Oh, I missed your last paragraph. Sorry. :-)

As I said, if you implement remote class loading be sure to make it optional.

Posted by: Jon Tirsen at February 9, 2006 02:43 PM

"If it's handled by TestNG I assume there's some form of remote class loader scheme in place. That makes me slightly scared as class loader juggling usually end in tears."

I'm not sure I understand your reasoning. If you use the more manual approach with NFS or SCP or whatever, you'll be in the same hell I think?

You've delivered new classes which you need to get into the slave. How do you get it to load those new classes in favour of the old ones? You can restart the slave JVM of course but it's not entirely desirable - what if someone else is running a test at the time? If you don't want to restart the slave that brutally you'll be into classloader games I suspect?

Posted by: Dan Creswell at February 13, 2006 10:07 AM

A couple things - one, Laurent has a very good idea. Distributed testing can serve two purposes (1. distribute load over many CPUs and 2. to provide testing over a span of many different OS and hardware platforms). It looks like your approach solves 1. easily but I don't think 2 is supported. Since it seems the master is picking and choosing which tests to send to which slaves. You should have a mode that sends ALL tests to ALL slaves.

The second thing - perhaps use multicasting as someone suggested to help alleviate the prior knowledge of which slaves go to which master and/or vice versa. Slaves/masters need only know the addr/port of the multicast. You could use different addr/ports if you have different master/slave configurations, but in the typical case, both master and slave could default to a commonly agreed upon rendevous point and therefore no pre-configuration of IPs/hostnames would be required. The master merely belts out a call "who wants to take this test" and listens for a slave to reply. First one wins, or whatever strategy you want to use. But that initial handshake is all you would need, once a slave calls in, it can send additional info (like what TCP/IP port the master can use to communicate directly with the slave as an example).

Posted by: John at February 24, 2006 10:16 PM

I'd like to second John's comment on the need/value of being able to distribute tests to different platforms to validate software on different OS/hardware platforms. At the least you should include the ability to run ALL tests on all clients, not just divvy the tests up among them. An alternative system is STAF http://staf.sourceforge.net/index.php) but suffers greatly from difficult test development.

Regarding distributing the clients/slaves, this sounds like good application for JXTA (http://jxta.org), the Java P2P system.

Posted by: Steve Nahm at September 7, 2007 07:02 PM

public class T {
public static int m_count = 0;

@Configuration(beforeSuite = true) // or beforeTest, or after
public void init() {
m_count = 0;

public void f() {
assertEquals(1, m_count);

What to do if I have Singleton which does some system wide settings for a test case.

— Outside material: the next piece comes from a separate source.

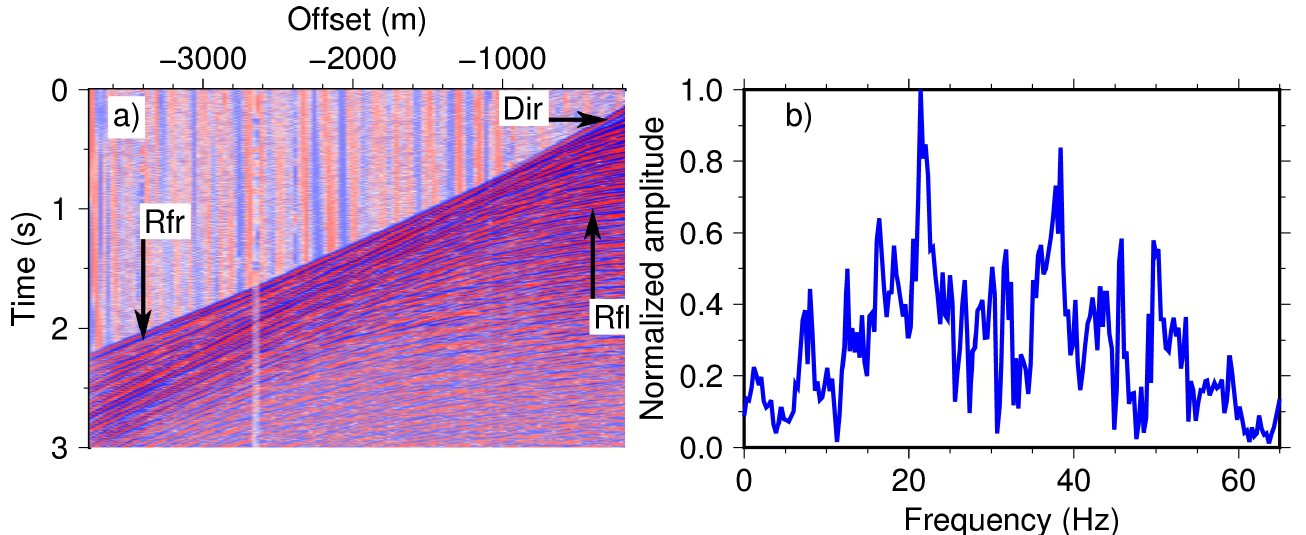
Figure 7. ( a ) Raw shot gather 1500 (corresponds to model distance 4 km) showing the direct arrival (Dir), refraction (Rfr), and reflection (Rfl) events. Time window of 2 s after the first arrival is chosen for inversion. ( b ) Amplitude spectrum of the near–offset trace in the time window 0–3 s. Starting frequency of 6 Hz is used for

When I run the next test case that static method from my code is not used as it is running on same JVM.

I tries fork="yes" but I think it does not work with testNg. Any ideas?

Posted by: Pankaj Arora at October 12, 2007 05:20 PM

Hello Cedric,

Can you kindly let us know how to use this feature with the latest version of testNG(testng-5.8-jdk15.jar). I tried launching the slave with following command

java -cp "testng-5.8-jdk15.jar" org.testng.TestNG -slave 5150

I get the following error,
Fail to initialize slave mode

What is missing here? Do we have to add some more jar files? Can you please respond to this soon? We are trying to decide if testNG can provide some distributed testing feature. Thanks a lot!


Posted by: VS at May 26, 2009 12:53 PM

Hi VS,

Try running it like this:
java -cp "testng-5.8-jdk15.jar" org.testng.TestNG -slave slave.properties

In slave.properties file:


Posted by: Craig at July 27, 2009 10:20 PM

When running the slave, how can I put verbose option. I would like to see some output on the slave machine as well.